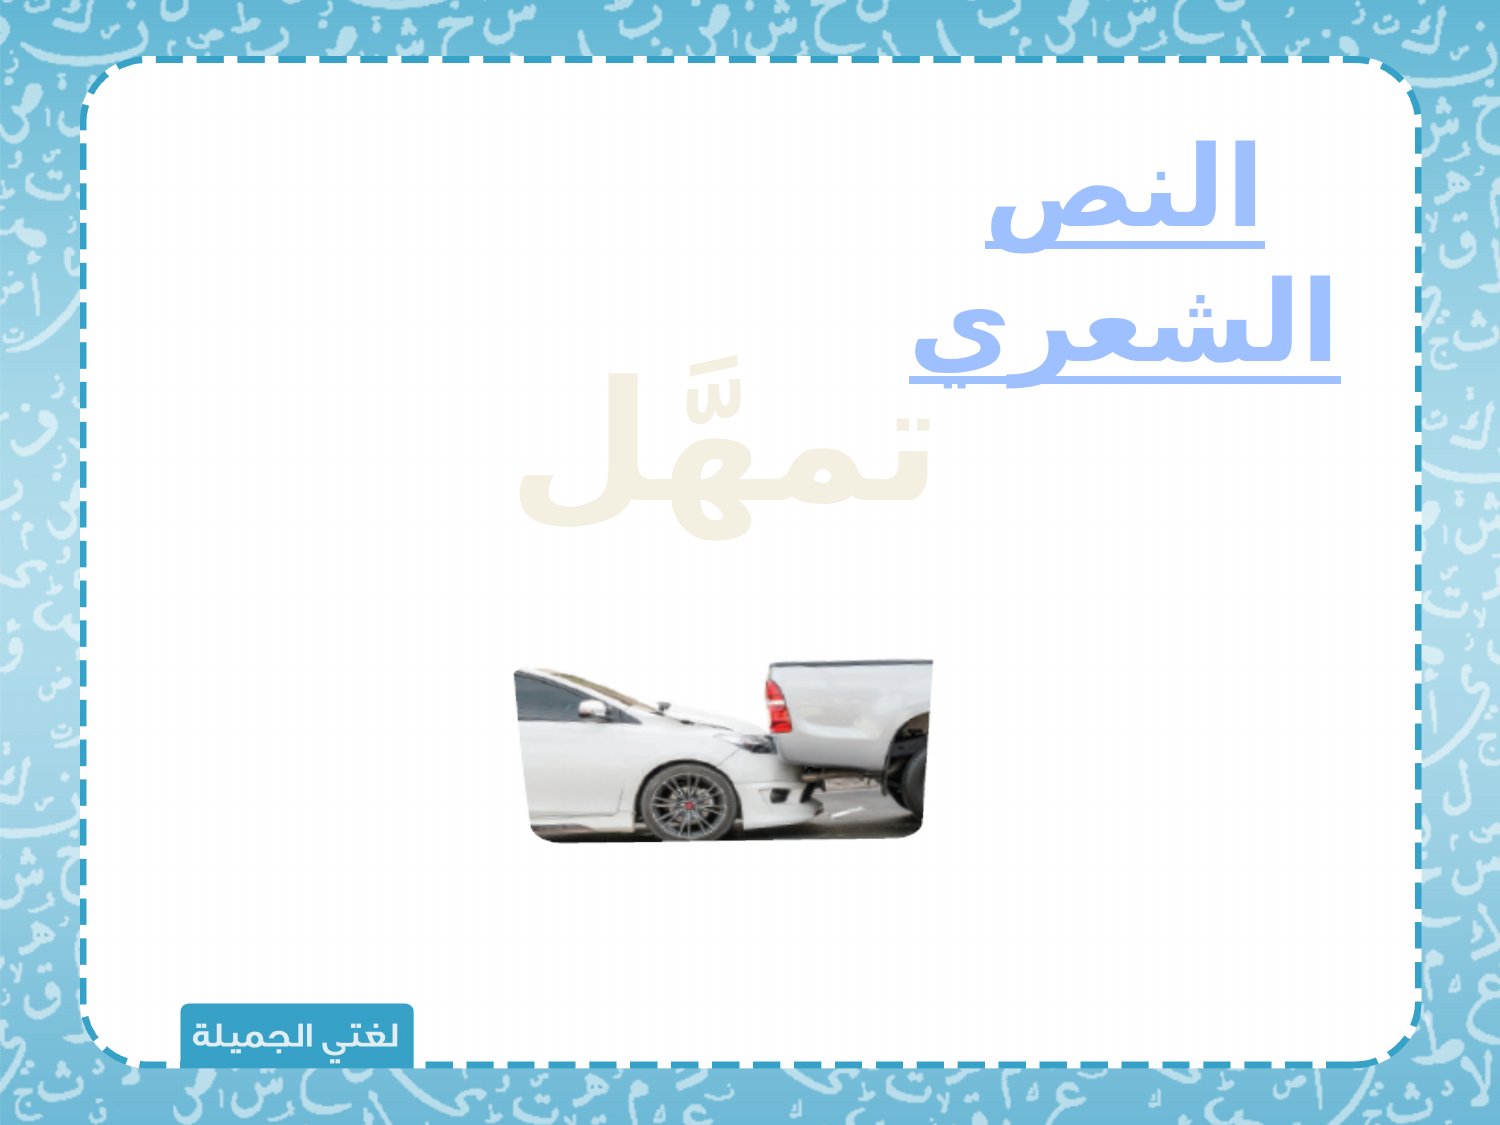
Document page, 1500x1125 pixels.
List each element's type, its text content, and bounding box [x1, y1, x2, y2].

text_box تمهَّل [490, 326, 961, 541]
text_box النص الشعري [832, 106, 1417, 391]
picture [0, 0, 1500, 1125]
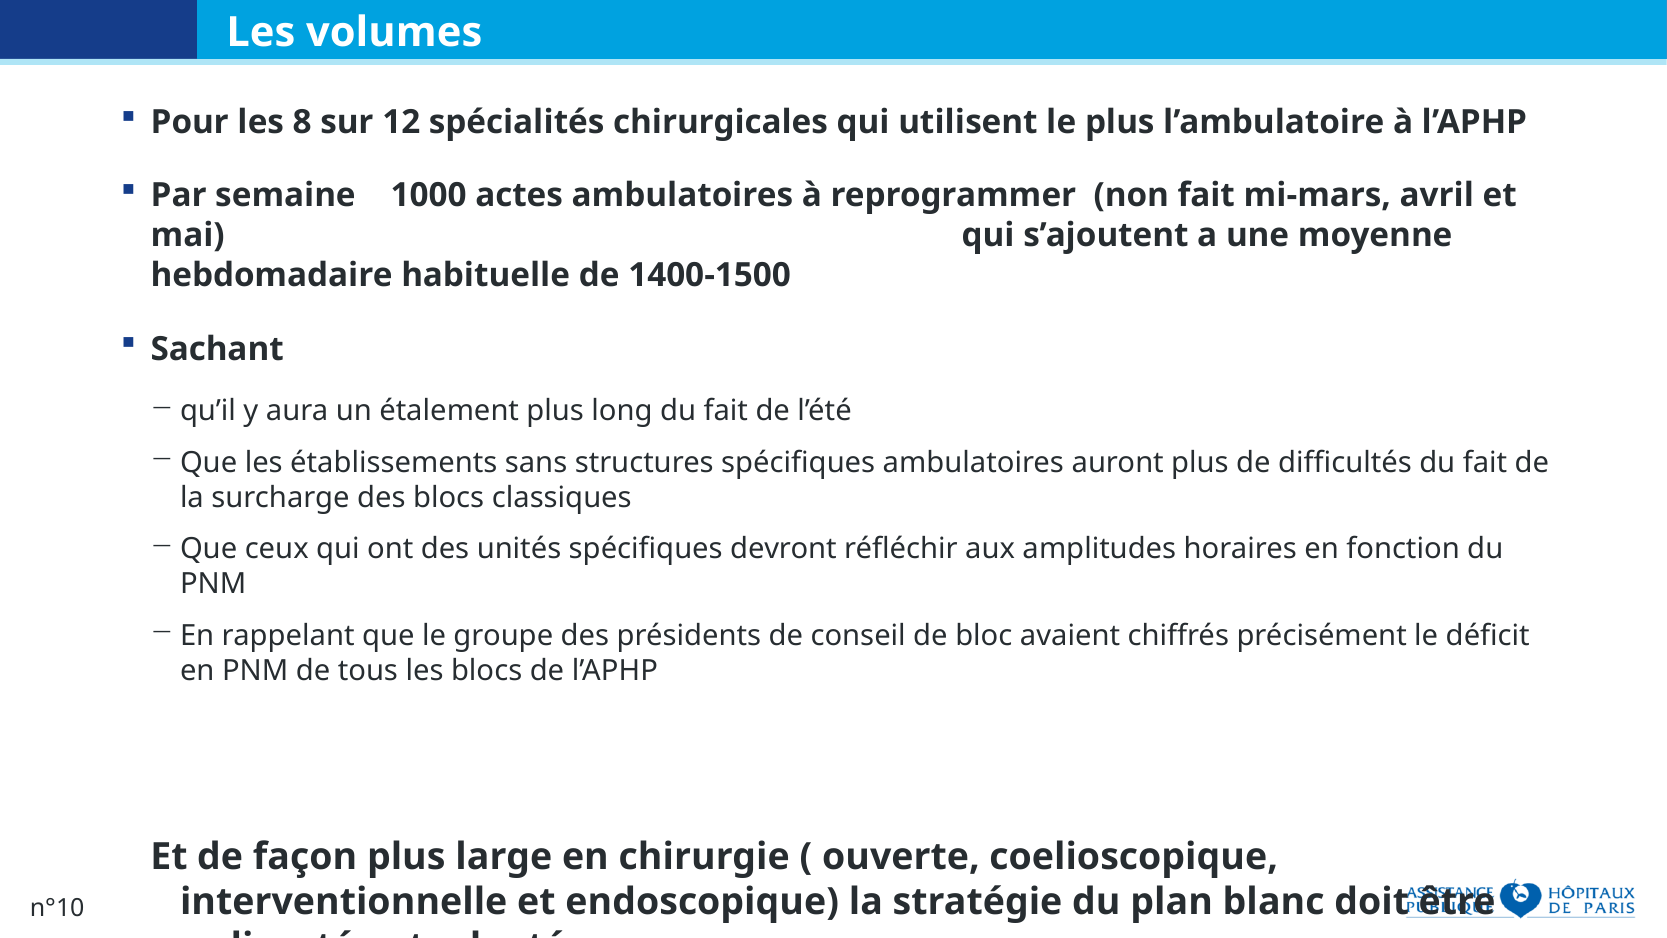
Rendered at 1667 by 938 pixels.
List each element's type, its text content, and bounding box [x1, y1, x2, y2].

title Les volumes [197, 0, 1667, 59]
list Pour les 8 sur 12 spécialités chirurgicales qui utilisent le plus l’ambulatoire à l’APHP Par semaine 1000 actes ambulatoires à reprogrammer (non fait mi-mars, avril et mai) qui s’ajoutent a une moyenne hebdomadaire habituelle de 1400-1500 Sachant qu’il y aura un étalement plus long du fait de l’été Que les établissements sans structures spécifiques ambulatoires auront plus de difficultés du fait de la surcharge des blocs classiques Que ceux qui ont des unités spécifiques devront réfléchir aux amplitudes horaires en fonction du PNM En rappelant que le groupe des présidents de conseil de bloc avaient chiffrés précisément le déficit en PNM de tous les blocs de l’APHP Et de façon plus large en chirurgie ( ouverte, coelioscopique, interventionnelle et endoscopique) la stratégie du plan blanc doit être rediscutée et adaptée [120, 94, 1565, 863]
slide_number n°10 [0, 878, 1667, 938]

__Work required__.
Every line of the records above that contains the word "pixels" should be counted, and only the total given.

__Answer to this task__.
2